Reading: the Minion reader from Oxford Nanopore that this paper uses is about the size of a usb stick. The technology inside is a hybrid of electronics and protein. This technology will undoubtedly get better and smaller as sequencing has a a lot of R and D money going into it.
I wouldn't put exogenous nonsense DNA into my body. That's just asking for a bad time.
Computer viruses are about to converge with the biological ones.
This could bring a whole new meaning to the words "computer virus".
There are so many science fiction novel to write using this as a starting point...
Yeah, like owing "blood rent" to the descendants of proprietary works that pass their copyrighted material to their offspring. Or land rights, or special social privilege. Or the answer keys for professional and entrance examinations. Or classified data. Suddenly you have to have your genome sequenced to walk through the airport and documented status is conferred by blood.
I'm not being a luddite here on purpose, but over long time scales there's a tremendous potential for this kind of technology to push towards a kind of class differentiated society in the way most of us would despise.
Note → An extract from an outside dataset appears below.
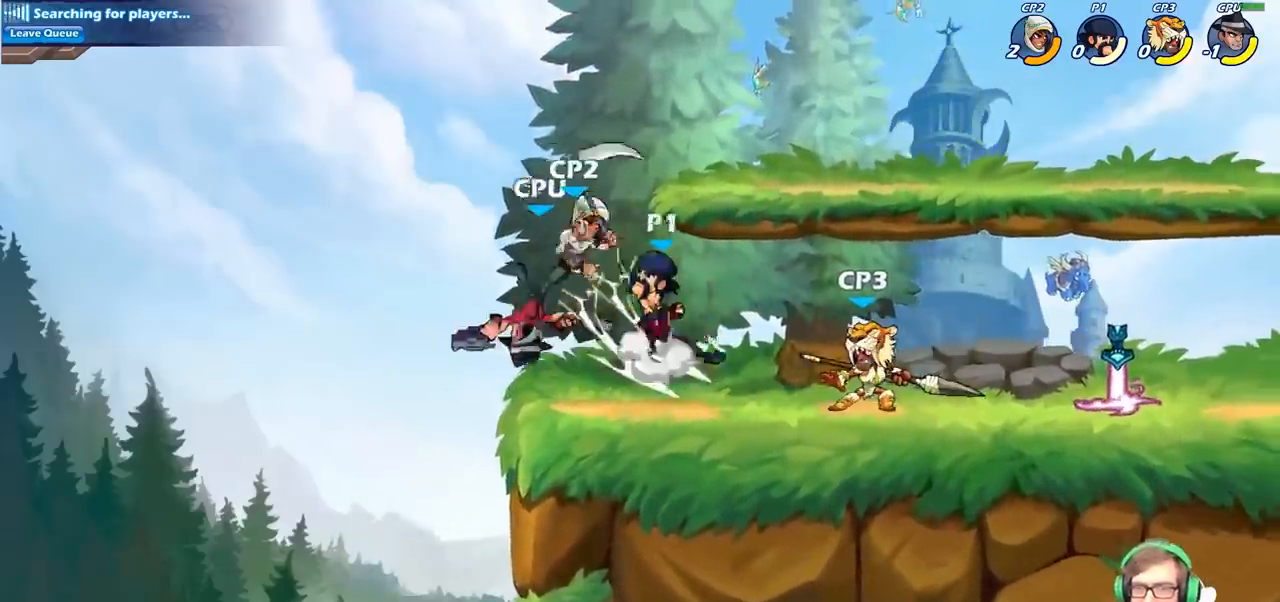
{"buttons": [], "left_stick": "right", "right_stick": "center", "events": [[50, "SQUARE", "down"], [83, "CROSS", "up"], [117, "left_stick", "left"], [133, "SQUARE", "up"], [383, "left_stick", "up"], [450, "left_stick", "right"]]}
Some technologies are leveling, like roads or mass transit or vaccines or industrially produced consumables. I don't see public institutions putting libraries in the seeds of apple trees as a civilizational fail safe, whether that's centrally planned economies or democracies. But maybe you could get an ethnostate like Israel to include the talmud in your cells or your microbiome when you settle on occupied land. Best case scenario with body horror is that it becomes like tattoos. I await the forthcoming Atwood book with that slightly alarmist slant.
We were supposed to have annihilated all of human life in a nuclear firestorm. But somehow we did manage to survive. Sure, the Great Firewall and China's potent surveillance system does alarm me greatly. But as long as the people who create these technologies also work in a society which places responsible limitations on their use, we might just be able to get to being an interplanetary species at some point.
Once humanity becomes capable of living and thriving in different planets/outer space without the mother planet is when things will start getting really interesting.
I would not rule out nuclear catastrophe just yet. The technology has only been available for 75 years. So far most of the weapons have been in the hands of nations with stable command and control structures. That may not be the case in the next few decades.